[TASK DETAILS]
Answer these from the forum thread below:
(a) How much more does the bike with the 8050 derailleur cost than the other one?
(b) What model year did the dealer say both bikes are?
(c) What model number does MMsRepBike suggest the "Ultegra Di2 GS" could be?

[TEXT SHOWN]
* START *

# 8050 vs GS



## wvmtb (Oct 12, 2006)

I'm looking at 2 different bikes.

One has Ultegra Di2 8050 Derailleur and the other has Ultegra Di2 GS

Both bikes are from the same manufacturer and are essentially the same but the 1st one (8050) is about $400 more. Assumming most of the other parts are equal. Is it worth the extra $400?

Sorry if this is a dumb question but I've done a few quick google searches and had yet been able to figure it out.


----------



## MMsRepBike (Apr 1, 2014)

That's because you don't understand what you're asking.

They're both the same thing.

8050 is Ultegra Di2. Could either be SS or GS.

The "Ultegra Di2 GS" could be 6870?

You need to figure that out first.

Likely the 8050 is the new bike and the "GS" which is probably 6870 is the old bike.


----------



## wvmtb (Oct 12, 2006)

Nailed it...i didn't know what I was asking. After some research I found out that they might be the same thing just listed diferent ways. But what you said makes a lot of sence. Origally thought maybe the cheaper one was the older (17) bike. But the dealer said they are both 18's. With all that said I'm thinking your on the right track. The cheaper bike is older Shimano components.
Now the question is. Is it worth the price increase? Considering I don't like the colors of the cheaper bike I think it is...lol


----------



## MMsRepBike (Apr 1, 2014)

Colors are very important.

The Di2 doesn't make much difference, both will work perfectly.


----------



## [email protected] (Feb 1, 2009)

MMsRepBike said:


> Colors are very important.
> 
> The Di2 doesn't make much difference, both will work perfectly.

* END *

[DATA ENTRIES]
* START *

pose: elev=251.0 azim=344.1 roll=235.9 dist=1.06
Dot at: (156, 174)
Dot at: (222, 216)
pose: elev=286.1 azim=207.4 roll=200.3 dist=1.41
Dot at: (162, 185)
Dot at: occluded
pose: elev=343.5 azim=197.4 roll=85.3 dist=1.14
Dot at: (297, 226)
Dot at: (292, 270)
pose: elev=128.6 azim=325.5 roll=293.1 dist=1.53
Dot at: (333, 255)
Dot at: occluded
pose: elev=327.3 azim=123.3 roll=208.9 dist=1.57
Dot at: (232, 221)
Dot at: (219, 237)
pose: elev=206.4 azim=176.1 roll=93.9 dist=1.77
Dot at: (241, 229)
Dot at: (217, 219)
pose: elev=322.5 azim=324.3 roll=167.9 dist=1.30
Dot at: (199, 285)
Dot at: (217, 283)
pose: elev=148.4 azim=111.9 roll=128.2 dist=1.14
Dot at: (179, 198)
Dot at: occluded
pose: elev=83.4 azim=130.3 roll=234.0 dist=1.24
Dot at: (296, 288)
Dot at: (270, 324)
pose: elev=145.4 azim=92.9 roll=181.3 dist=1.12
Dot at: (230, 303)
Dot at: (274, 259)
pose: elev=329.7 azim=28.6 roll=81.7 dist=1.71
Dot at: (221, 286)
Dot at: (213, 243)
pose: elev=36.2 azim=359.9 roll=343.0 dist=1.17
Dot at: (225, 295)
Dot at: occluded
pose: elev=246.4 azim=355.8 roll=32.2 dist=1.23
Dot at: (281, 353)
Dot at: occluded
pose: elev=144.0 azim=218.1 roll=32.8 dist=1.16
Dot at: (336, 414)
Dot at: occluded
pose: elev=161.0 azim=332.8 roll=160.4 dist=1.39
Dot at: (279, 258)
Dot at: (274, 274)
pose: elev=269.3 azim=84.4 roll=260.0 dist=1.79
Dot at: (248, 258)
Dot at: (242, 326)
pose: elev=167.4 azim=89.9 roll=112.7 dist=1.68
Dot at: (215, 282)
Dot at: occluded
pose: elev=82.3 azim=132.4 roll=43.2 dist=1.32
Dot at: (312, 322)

* END *

[OUTPUT FOR THIS EXERCISE]
(a) About $400 more.
(b) Both are 18's.
(c) 6870.